> [Instructions for the task] What is needed is each line of the data below that holds the string "down".

> [Supplied data]
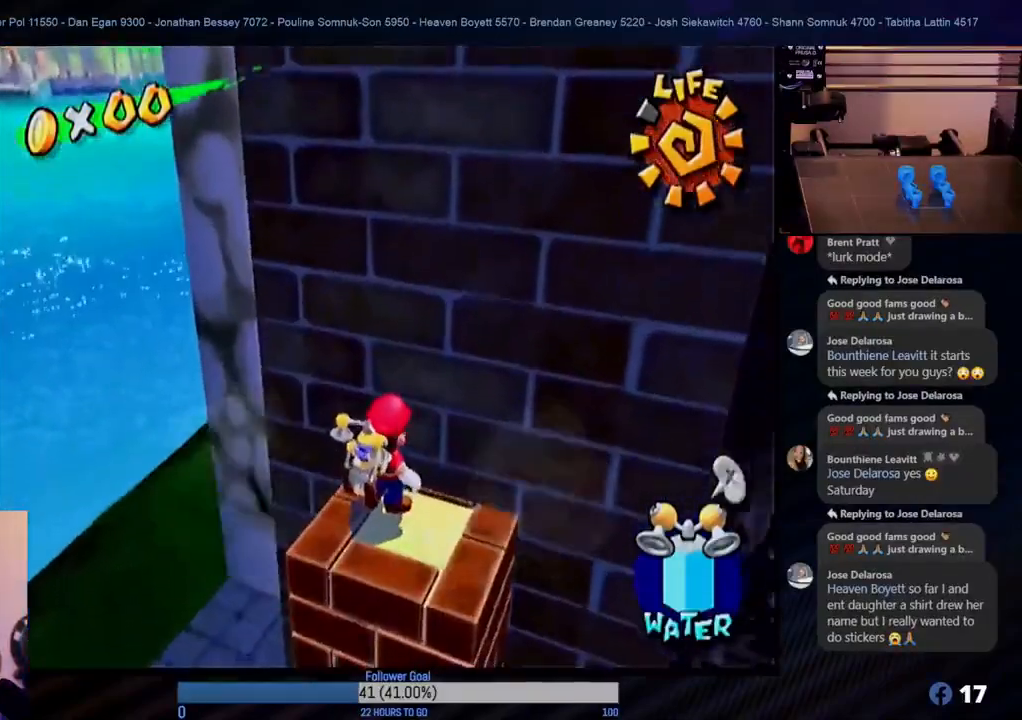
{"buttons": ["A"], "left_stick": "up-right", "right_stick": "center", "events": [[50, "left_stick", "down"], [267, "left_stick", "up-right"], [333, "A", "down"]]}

...

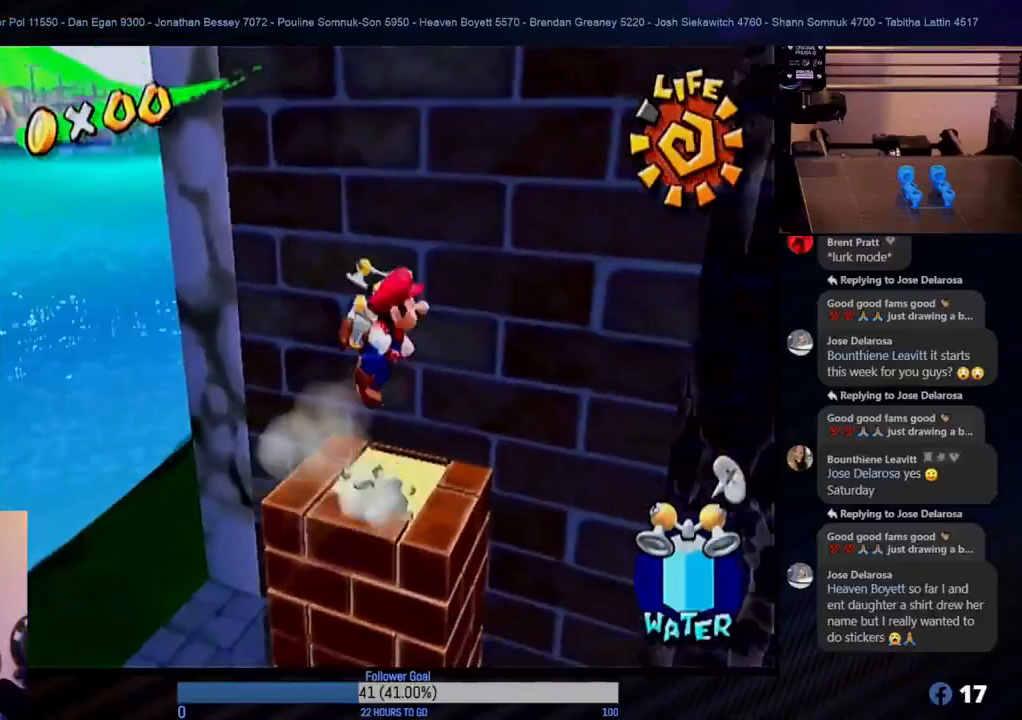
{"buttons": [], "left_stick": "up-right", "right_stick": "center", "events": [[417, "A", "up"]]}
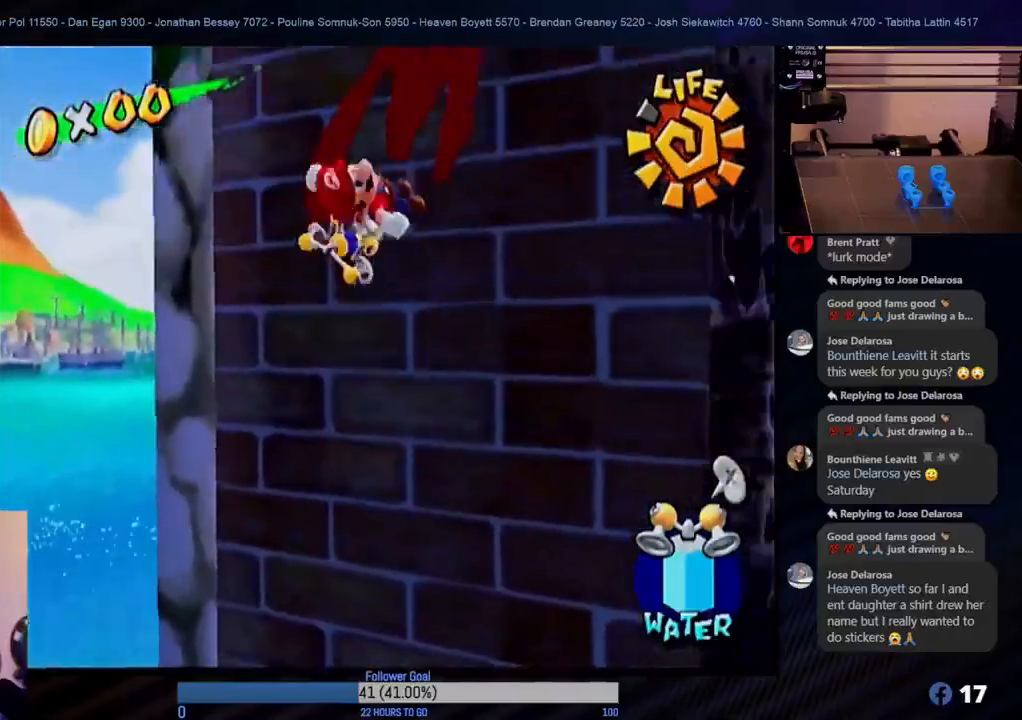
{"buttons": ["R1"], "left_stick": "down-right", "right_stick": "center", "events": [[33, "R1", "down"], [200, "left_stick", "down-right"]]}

> [Finished task]
{"buttons": ["A"], "left_stick": "up-right", "right_stick": "center", "events": [[50, "left_stick", "down"], [267, "left_stick", "up-right"], [333, "A", "down"]]}
{"buttons": ["R1"], "left_stick": "down-right", "right_stick": "center", "events": [[33, "R1", "down"], [200, "left_stick", "down-right"]]}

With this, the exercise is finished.